[收藏条目]
________________
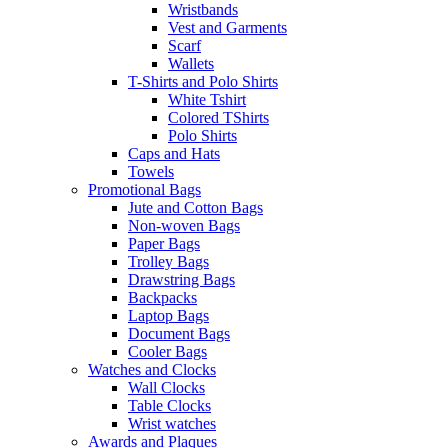
Wristbands
Vest and Garments
Scarf
Wallets
T-Shirts and Polo Shirts
White Tshirt
Colored TShirts
Polo Shirts
Caps and Hats
Towels
Promotional Bags
Jute and Cotton Bags
Non-woven Bags
Paper Bags
Trolley Bags
Drawstring Bags
Backpacks
Laptop Bags
Document Bags
Cooler Bags
Watches and Clocks
Wall Clocks
Table Clocks
Wrist watches
Awards and Plaques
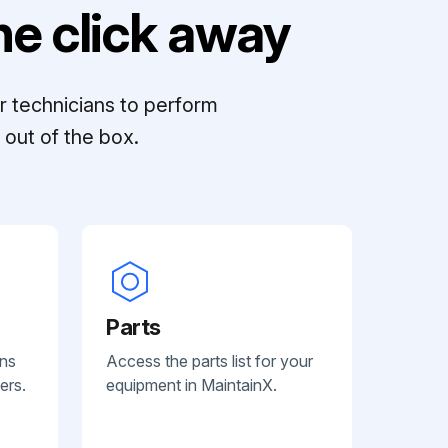
e click away
r technicians to perform
out of the box.
Parts
ans
Access the parts list for your
ers.
equipment in MaintainX.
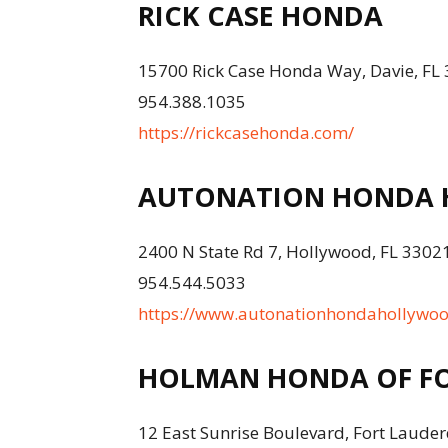
RICK CASE HONDA
15700 Rick Case Honda Way, Davie, FL
954.388.1035
https://rickcasehonda.com/
AUTONATION HONDA
2400 N State Rd 7, Hollywood, FL 3302
954.544.5033
https://www.autonationhondahollywo
HOLMAN HONDA OF FO
12 East Sunrise Boulevard, Fort Lauder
________________
◆ 要做的事: 把上面整个列表逐行输出成 Markdown 表格，两列分别叫“序号”和“内容”。空行不要，图片也别放进表格里。

◆ 输出结果:
| 序号 | 内容 |
|---|---|
| 1 | Wristbands |
| 2 | Vest and Garments |
| 3 | Scarf |
| 4 | Wallets |
| 5 | T-Shirts and Polo Shirts |
| 6 | White Tshirt |
| 7 | Colored TShirts |
| 8 | Polo Shirts |
| 9 | Caps and Hats |
| 10 | Towels |
| 11 | Promotional Bags |
| 12 | Jute and Cotton Bags |
| 13 | Non-woven Bags |
| 14 | Paper Bags |
| 15 | Trolley Bags |
| 16 | Drawstring Bags |
| 17 | Backpacks |
| 18 | Laptop Bags |
| 19 | Document Bags |
| 20 | Cooler Bags |
| 21 | Watches and Clocks |
| 22 | Wall Clocks |
| 23 | Table Clocks |
| 24 | Wrist watches |
| 25 | Awards and Plaques |
| 26 | e click away |
| 27 | r technicians to perform |
| 28 | out of the box. |
| 29 | Parts |
| 30 | ans |
| 31 | Access the parts list for your |
| 32 | ers. |
| 33 | equipment in MaintainX. |
| 34 | RICK CASE HONDA |
| 35 | 15700 Rick Case Honda Way, Davie, FL |
| 36 | 954.388.1035 |
| 37 | https://rickcasehonda.com/ |
| 38 | AUTONATION HONDA |
| 39 | 2400 N State Rd 7, Hollywood, FL 3302 |
| 40 | 954.544.5033 |
| 41 | https://www.autonationhondahollywo |
| 42 | HOLMAN HONDA OF FO |
| 43 | 12 East Sunrise Boulevard, Fort Lauder |